One of the world’s most unique cross-border cultural institutions, the iconic Haskell Free Library and Opera House, has marked a new chapter in its long history with the opening of a dedicated new entrance located entirely on Quebec soil. The development comes nearly three years after the 2025 Trump administration implemented a pause on public use of the library’s historic main entrance, which sits on United States territory and had been freely accessed by visitors from both Canada and the United States for more than a century.
Straddling the international boundary between Stanstead, Quebec and Derby Line, Vermont, the Haskell Library has occupied a one-of-a-kind space since its founding in the early 1900s. For generations, readers and guests from both countries moved seamlessly through its US-side main entrance, a quiet symbol of the open, cooperative relationship that long defined the world’s longest undefended border. Locals and frequent visitors relied on this access for decades, with many Quebec residents making regular trips to borrow books, attend community events, and enjoy the library’s programming without requiring border clearance.
When the Trump administration suspended access to that main entrance in 2025, the move disrupted a long-standing informal arrangement that had shaped community life on both sides of the border. Facing ongoing restricted access, regional and institutional stakeholders moved forward with a plan to construct a fully Canadian entrance that would allow visitors from Quebec to enter the library without crossing into US territory at any point. That years-long planning and construction project has now come to fruition, delivering a new permanent access point that preserves the library’s role as a shared community resource for northern Vermont and southern Quebec.
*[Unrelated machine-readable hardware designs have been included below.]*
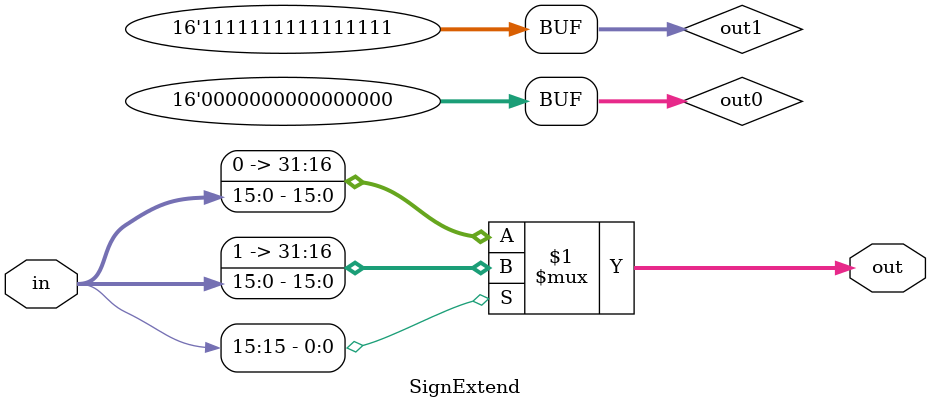
<source format=v>
`timescale 1ns/100ps
module SignExtend(in, out);
	input [15:0]in;
	output [31:0]out;
	reg [15:0]out0=16'h0000;
	reg [15:0]out1=16'hffff;

	assign	out = in[15] ? ({out1,in}) : ({out0, in});
endmodule
</source>
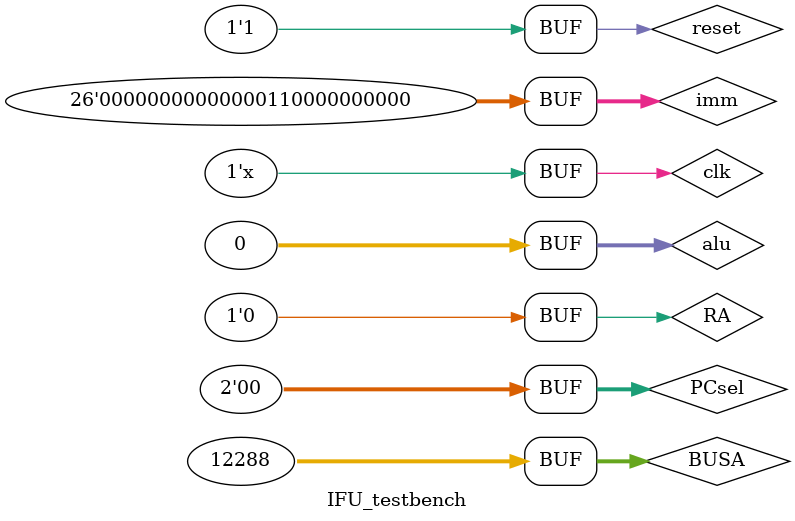
<source format=v>
`timescale 1ns / 1ps


module IFU_testbench;

	// Inputs
	reg reset;
	reg clk;
	reg [1:0] PCsel;
	reg [25:0] imm;
	reg [31:0] BUSA;
	reg [31:0] alu;

	// Outputs
	wire [31:0] instruction;
	wire [31:0] PCadd4;

	// Instantiate the Unit Under Test (UUT)
	IFU uut (
		.reset(reset), 
		.clk(clk), 
		.PCsel(PCsel), 
		.imm(imm), 
		.BUSA(BUSA), 
		.alu(alu), 
		.instruction(instruction), 
		.PCadd4(PCadd4)
	);

	initial begin
		// Initialize Inputs
		reset = 0;
		clk = 0;
		PCsel = 0;
		imm = 0;
		RA = 0;
		alu = 0;

		// Wait 100 ns for global reset to finish
		#100
      //²âÊÔ»ù±¾¹¦ÄÜ£¬PC+4
      PCsel = 0;
		#10
		
		//²âÊÔbeq¹¦ÄÜ
		PCsel=2'b01;
		alu = 1;
		imm=-4;
		#10
		//²âÊÔ»ù±¾¹¦ÄÜ£¬PC+4
      PCsel = 0;
		#10
		//²âÊÔbeqÎ´Ìø×ª¹¦ÄÜ
		PCsel=2'b01;
		alu = 0;
		#10
		//²âÊÔjr¹¦ÄÜ
		PCsel=2'b11;
		BUSA=32'h00003000;
		#10
		//²âÊÔ»ù±¾¹¦ÄÜ£¬PC+4
      PCsel = 0;
		#10
		//²âÊÔj¹¦ÄÜ
		PCsel=2'b10;
		imm = 26'b00_0000_0000_0000_1100_0000_0000;
		#10
		//²âÊÔ»ù±¾¹¦ÄÜ£¬PC+4
      PCsel = 0;
		#10
		//²âÊÔ¸´Î»
		reset=1;
		// Add stimulus here

	end
	
   always #5 clk=~clk;
endmodule


</source>
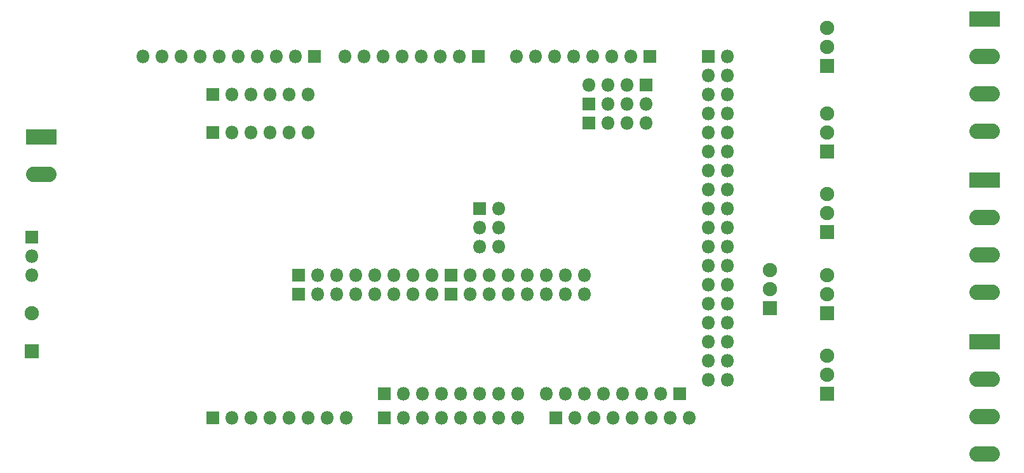
<source format=gbs>
G04 #@! TF.FileFunction,Soldermask,Bot*
%FSLAX46Y46*%
G04 Gerber Fmt 4.6, Leading zero omitted, Abs format (unit mm)*
G04 Created by KiCad (PCBNEW 4.0.7) date 02/13/18 18:01:40*
%MOMM*%
%LPD*%
G01*
G04 APERTURE LIST*
%ADD10C,0.100000*%
%ADD11R,1.801600X1.801600*%
%ADD12O,1.801600X1.801600*%
%ADD13R,4.061600X2.081600*%
%ADD14O,4.061600X2.081600*%
%ADD15R,1.901600X1.901600*%
%ADD16O,1.901600X1.901600*%
G04 APERTURE END LIST*
D10*
D11*
X196723000Y-71120000D03*
D12*
X194183000Y-71120000D03*
X191643000Y-71120000D03*
X189103000Y-71120000D03*
X186563000Y-71120000D03*
X184023000Y-71120000D03*
X181483000Y-71120000D03*
X178943000Y-71120000D03*
D11*
X200660000Y-116205000D03*
D12*
X198120000Y-116205000D03*
X195580000Y-116205000D03*
X193040000Y-116205000D03*
X190500000Y-116205000D03*
X187960000Y-116205000D03*
X185420000Y-116205000D03*
X182880000Y-116205000D03*
D11*
X170180000Y-102870000D03*
D12*
X172720000Y-102870000D03*
X175260000Y-102870000D03*
X177800000Y-102870000D03*
X180340000Y-102870000D03*
X182880000Y-102870000D03*
X185420000Y-102870000D03*
X187960000Y-102870000D03*
D11*
X138430000Y-76200000D03*
D12*
X140970000Y-76200000D03*
X143510000Y-76200000D03*
X146050000Y-76200000D03*
X148590000Y-76200000D03*
X151130000Y-76200000D03*
D11*
X138430000Y-81280000D03*
D12*
X140970000Y-81280000D03*
X143510000Y-81280000D03*
X146050000Y-81280000D03*
X148590000Y-81280000D03*
X151130000Y-81280000D03*
D11*
X138430000Y-119380000D03*
D12*
X140970000Y-119380000D03*
X143510000Y-119380000D03*
X146050000Y-119380000D03*
X148590000Y-119380000D03*
X151130000Y-119380000D03*
X153670000Y-119380000D03*
X156210000Y-119380000D03*
D11*
X149860000Y-102870000D03*
D12*
X152400000Y-102870000D03*
X154940000Y-102870000D03*
X157480000Y-102870000D03*
X160020000Y-102870000D03*
X162560000Y-102870000D03*
X165100000Y-102870000D03*
X167640000Y-102870000D03*
D11*
X149860000Y-100330000D03*
D12*
X152400000Y-100330000D03*
X154940000Y-100330000D03*
X157480000Y-100330000D03*
X160020000Y-100330000D03*
X162560000Y-100330000D03*
X165100000Y-100330000D03*
X167640000Y-100330000D03*
D11*
X173863000Y-71120000D03*
D12*
X171323000Y-71120000D03*
X168783000Y-71120000D03*
X166243000Y-71120000D03*
X163703000Y-71120000D03*
X161163000Y-71120000D03*
X158623000Y-71120000D03*
X156083000Y-71120000D03*
D11*
X161290000Y-119380000D03*
D12*
X163830000Y-119380000D03*
X166370000Y-119380000D03*
X168910000Y-119380000D03*
X171450000Y-119380000D03*
X173990000Y-119380000D03*
X176530000Y-119380000D03*
X179070000Y-119380000D03*
D11*
X170180000Y-100330000D03*
D12*
X172720000Y-100330000D03*
X175260000Y-100330000D03*
X177800000Y-100330000D03*
X180340000Y-100330000D03*
X182880000Y-100330000D03*
X185420000Y-100330000D03*
X187960000Y-100330000D03*
D11*
X173990000Y-91440000D03*
D12*
X176530000Y-91440000D03*
X173990000Y-93980000D03*
X176530000Y-93980000D03*
X173990000Y-96520000D03*
X176530000Y-96520000D03*
D11*
X184150000Y-119380000D03*
D12*
X186690000Y-119380000D03*
X189230000Y-119380000D03*
X191770000Y-119380000D03*
X194310000Y-119380000D03*
X196850000Y-119380000D03*
X199390000Y-119380000D03*
X201930000Y-119380000D03*
D11*
X204470000Y-71120000D03*
D12*
X207010000Y-71120000D03*
X204470000Y-73660000D03*
X207010000Y-73660000D03*
X204470000Y-76200000D03*
X207010000Y-76200000D03*
X204470000Y-78740000D03*
X207010000Y-78740000D03*
X204470000Y-81280000D03*
X207010000Y-81280000D03*
X204470000Y-83820000D03*
X207010000Y-83820000D03*
X204470000Y-86360000D03*
X207010000Y-86360000D03*
X204470000Y-88900000D03*
X207010000Y-88900000D03*
X204470000Y-91440000D03*
X207010000Y-91440000D03*
X204470000Y-93980000D03*
X207010000Y-93980000D03*
X204470000Y-96520000D03*
X207010000Y-96520000D03*
X204470000Y-99060000D03*
X207010000Y-99060000D03*
X204470000Y-101600000D03*
X207010000Y-101600000D03*
X204470000Y-104140000D03*
X207010000Y-104140000D03*
X204470000Y-106680000D03*
X207010000Y-106680000D03*
X204470000Y-109220000D03*
X207010000Y-109220000D03*
X204470000Y-111760000D03*
X207010000Y-111760000D03*
X204470000Y-114300000D03*
X207010000Y-114300000D03*
D13*
X241300000Y-66120000D03*
D14*
X241300000Y-71120000D03*
X241300000Y-81120000D03*
X241300000Y-76120000D03*
D13*
X241300000Y-87630000D03*
D14*
X241300000Y-92630000D03*
X241300000Y-102630000D03*
X241300000Y-97630000D03*
D13*
X241300000Y-109220000D03*
D14*
X241300000Y-114220000D03*
X241300000Y-124220000D03*
X241300000Y-119220000D03*
D15*
X220345000Y-116205000D03*
D16*
X220345000Y-113665000D03*
X220345000Y-111125000D03*
D15*
X220345000Y-105410000D03*
D16*
X220345000Y-102870000D03*
X220345000Y-100330000D03*
D15*
X212725000Y-104775000D03*
D16*
X212725000Y-102235000D03*
X212725000Y-99695000D03*
D15*
X220345000Y-72390000D03*
D16*
X220345000Y-69850000D03*
X220345000Y-67310000D03*
D15*
X220345000Y-94615000D03*
D16*
X220345000Y-92075000D03*
X220345000Y-89535000D03*
D15*
X220345000Y-83820000D03*
D16*
X220345000Y-81280000D03*
X220345000Y-78740000D03*
D11*
X152019000Y-71120000D03*
D12*
X149479000Y-71120000D03*
X146939000Y-71120000D03*
X144399000Y-71120000D03*
X141859000Y-71120000D03*
X139319000Y-71120000D03*
X136779000Y-71120000D03*
X134239000Y-71120000D03*
X131699000Y-71120000D03*
X129159000Y-71120000D03*
D15*
X114300000Y-110490000D03*
D16*
X114300000Y-105410000D03*
D11*
X114300000Y-95250000D03*
D12*
X114300000Y-97790000D03*
X114300000Y-100330000D03*
D13*
X115570000Y-81915000D03*
D14*
X115570000Y-86915000D03*
D11*
X161290000Y-116205000D03*
D12*
X163830000Y-116205000D03*
X166370000Y-116205000D03*
X168910000Y-116205000D03*
X171450000Y-116205000D03*
X173990000Y-116205000D03*
X176530000Y-116205000D03*
X179070000Y-116205000D03*
D11*
X196215000Y-74930000D03*
D12*
X193675000Y-74930000D03*
X191135000Y-74930000D03*
X188595000Y-74930000D03*
D11*
X188595000Y-77470000D03*
D12*
X191135000Y-77470000D03*
X193675000Y-77470000D03*
X196215000Y-77470000D03*
D11*
X188595000Y-80010000D03*
D12*
X191135000Y-80010000D03*
X193675000Y-80010000D03*
X196215000Y-80010000D03*
M02*

</source>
The new entrance marks a historic adjustment for an institution that has long embodied the close ties between the two neighboring countries. While the shift alters decades of border access tradition, it ensures that the library can continue to serve its full cross-border community amid changing border policies. Community leaders on both sides have emphasized that the project protects the library’s core mission as a public cultural space, even as it adapts to new restrictions on cross-border movement.